These two benefits programs serve an overlapping population, but they can’t be used at the same time. So it’s up to the Veterans Benefits Administration to verify that, if a veteran’s descendant is going to participate in the DEA program, that veteran is not also receiving additional disability compensation for the same individual.
In theory, veterans claims examiners notify the VA regional office that controls the veteran’s file when a dependent child starts receiving DEA benefits, and the regional office makes any adjustments necessary. Unfortunately, the regional offices haven’t been doing this, or have been doing it too slowly — often because they’re not checking their email.

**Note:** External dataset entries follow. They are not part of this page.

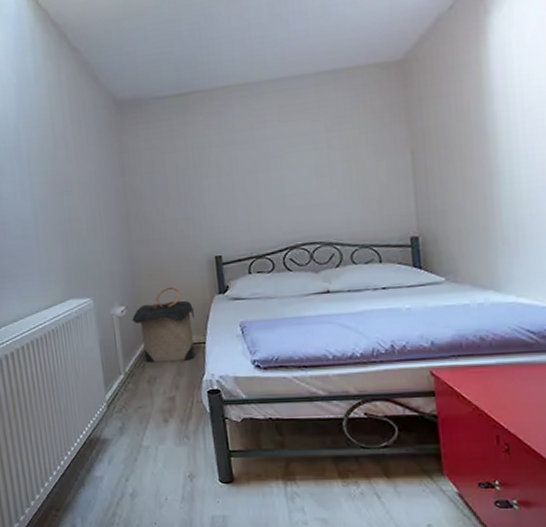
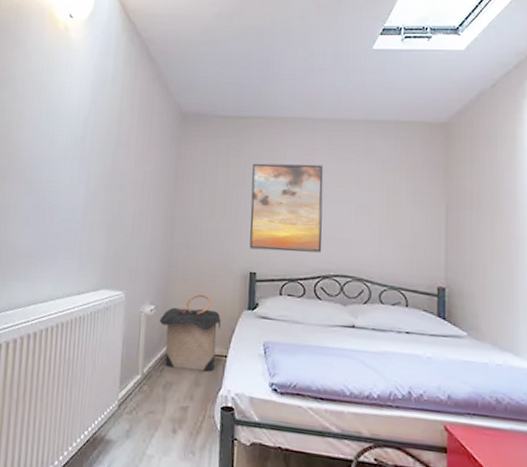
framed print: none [201,131,286,233] -> present [249,163,324,253]

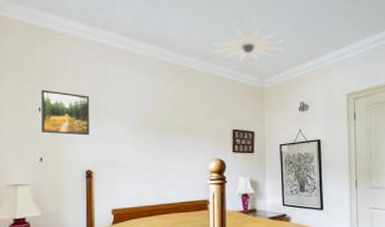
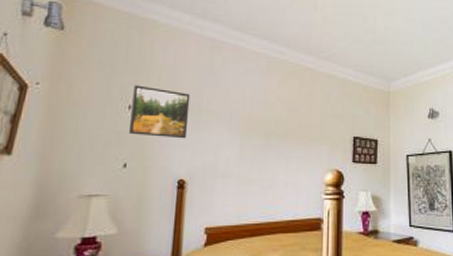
ceiling light: present [212,26,288,62] -> none [334,25,416,63]

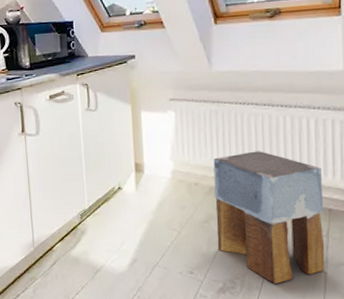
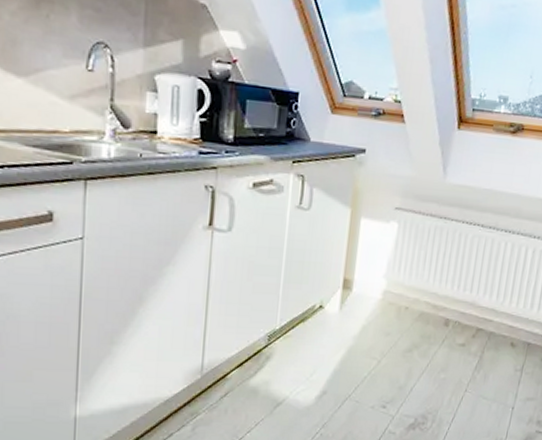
stool: present [213,151,325,284] -> none [416,276,529,419]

The IG found that 25 regional offices had around 3,100 unread DEA-related email notifications from veterans claims examiners. In Oakland, Calif., for example, the mailbox where DEA alerts are sent had not been monitored in three years. All this led around 1,300 veterans to be overpaid. The average overpayment, the IG found, was about $3,400 — money veterans will need to repay to the VA. This, the IG dryly notes, “can be a hardship” for benefits recipients.
The report recommends that the VBA come up with a more foolproof system for checking email. It also suggested that an IT solution may help — “VBA did not have electronic system functionality in place to identify cases with potential duplication of benefits and relied on the outdated and ineffective email notification process to identify these cases,” the report reads. Instead, a DEA notification in the claims processing Veterans Benefits Management System could be useful, the IG suggests.
This isn’t the only benefits delivery issue the VA has faced recently. Technical difficulties stemming from a failed software deployment this summer led to a large backlog of GI Bill education benefits claims, which in turn led to payment delays and, in some cases, no payment at all. In late November the VA announced that it plans to “reset” development efforts, and will now deploy the software in December of 2019.
The VA has said that in the case of the GI Bill issues, unlike the DEA program snafu, veterans will eventually be paid in full and will not be required to repay the VA for any instances of overpayment.